The survey focused on plan sponsors that offer health care benefits to retirees and their families, and on their strategies related to the retiree health care aspects of federal health care reform. Sixty-six percent of those who responded either already have made retiree strategy changes as a result of Obamacare or expect to do so in the near future.

Aon noted that under the Obama administration’s Affordable Care Act (ACA), employer-sponsored group health plans that cover actives and retirees are subject to certain insurance market reforms, such as the extension of dependent coverage to age 26 and no lifetime dollar limits on essential health benefits. More employers are splitting their active and retiree health plans in order to exempt retiree-only plans from any ACA requirements that may occur in the future.

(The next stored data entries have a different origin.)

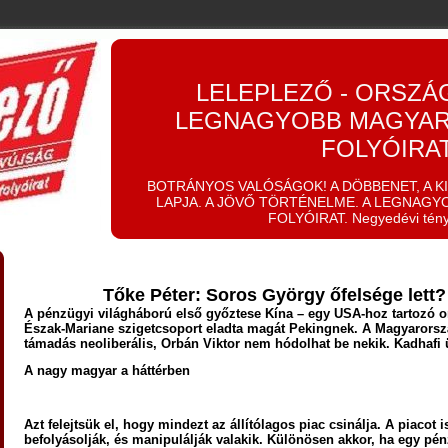
LELEPLEZŐ - ORSZÁ
LEGNAGYOBB MAGYAR
FOLYÓIRA
BOTRÁNYOS VALÓSÁGOK! A DÖBBENET, A K
LAPJA. A JÖVŐ TÖRTÉNELME. A LEGNAGY
FOLYÓIRAT. Negyedévi tén
Tőke Péter: Soros György őfelsége lett?
A pénzügyi világháború első győztese Kína – egy USA-hoz tartozó o
Észak-Mariane szigetcsoport eladta magát Pekingnek. A Magyarorszá
támadás neoliberális, Orbán Viktor nem hódolhat be nekik. Kadhafi
A nagy magyar a háttérben
Azt felejtsük el, hogy mindezt az állítólagos piac csinálja. A piacot is
befolyásolják, és manipulálják valakik. Különösen akkor, ha egy pé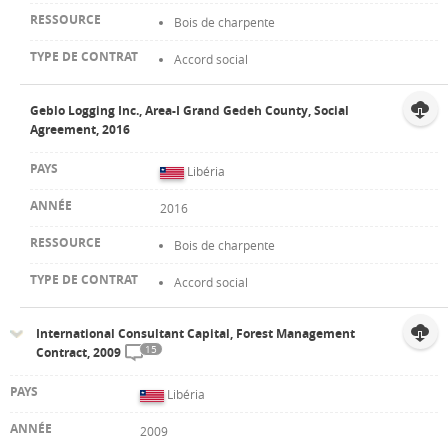
Bois de charpente
Accord social
Geblo Logging Inc., Area-I Grand Gedeh County, Social
Agreement, 2016
Libéria
2016
Bois de charpente
Accord social
International Consultant Capital, Forest Management
15
Contract, 2009
Libéria
2009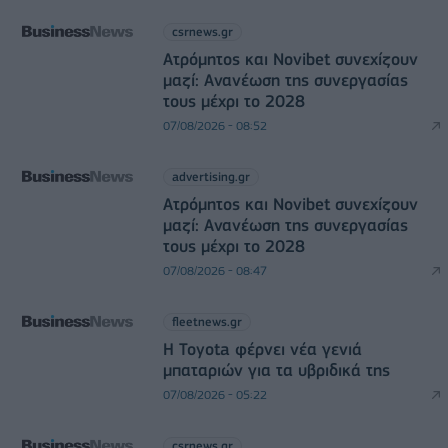
csrnews.gr
Ατρόμητος και Novibet συνεχίζουν
μαζί: Ανανέωση της συνεργασίας
τους μέχρι το 2028
07/08/2026 - 08:52
advertising.gr
Ατρόμητος και Novibet συνεχίζουν
μαζί: Ανανέωση της συνεργασίας
τους μέχρι το 2028
07/08/2026 - 08:47
fleetnews.gr
Η Toyota φέρνει νέα γενιά
μπαταριών για τα υβριδικά της
07/08/2026 - 05:22
csrnews.gr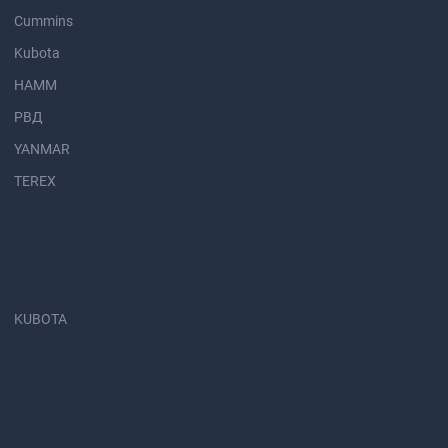
Cummins
Kubota
HAMM
РВД
YANMAR
TEREX
KUBOTA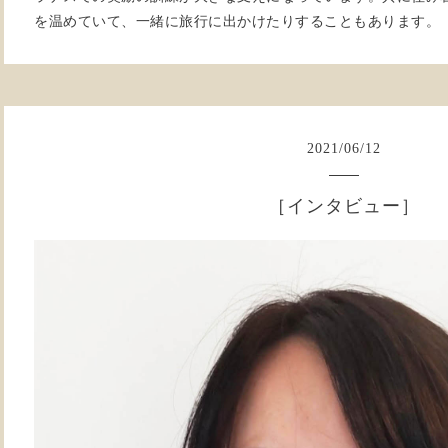
を温めていて、一緒に旅行に出かけたりすることもあります。
2021
/
06
/
12
［インタビュー］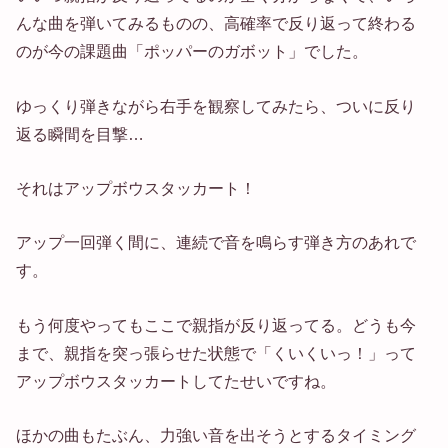
んな曲を弾いてみるものの、高確率で反り返って終わる
のが今の課題曲「ポッパーのガボット」でした。
ゆっくり弾きながら右手を観察してみたら、ついに反り
返る瞬間を目撃…
それはアップボウスタッカート！
アップ一回弾く間に、連続で音を鳴らす弾き方のあれで
す。
もう何度やってもここで親指が反り返ってる。どうも今
まで、親指を突っ張らせた状態で「くいくいっ！」って
アップボウスタッカートしてたせいですね。
ほかの曲もたぶん、力強い音を出そうとするタイミング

In 2013, the ACA ended the tax-favored status of the Retiree Drug Subsidy (RDS) program. In response, a majority of employers (61 percent) expect to change their strategy for managing either health benefits or drug benefits (Medicare Part D) or both. The Centers for Medicare & Medicaid Services (CMS) started the RDS in 2005 to encourage health plan sponsors to provide good drug coverage to their retirees by providing a tax-free subsidy to help cover the cost of drug coverage.

The Aon survey asked health plan sponsors: “Are the changes under federal health care reform impacting your long-term retiree health care benefits strategy?” Sixty-two percent answered yes.

It is very clear that the ACA is giving incentives to health plan sponsors to reduce their costs and destroy the right to good affordable health care for retirees. The strategies being used today to cut health care coverage for retirees will increasingly be used against active employees.

The Society for Human Resource Management published a report this year called “Strategic Moves: The Exchange Option for Retirees” that noted that more and more companies are dropping their retiree group coverage in the post-Obamacare world.

An additional factor is that the cuts in benefits are tending to feed on themselves. As many companies cut retiree benefits for new hires, their pool of covered beneficiaries grows older and sicker on average, driving up costs and the premiums on their group insurance. Then the firm cuts health care benefits just when people need them the most. BCBSM, for example, stopped providing retiree health benefits for new hires in 2009.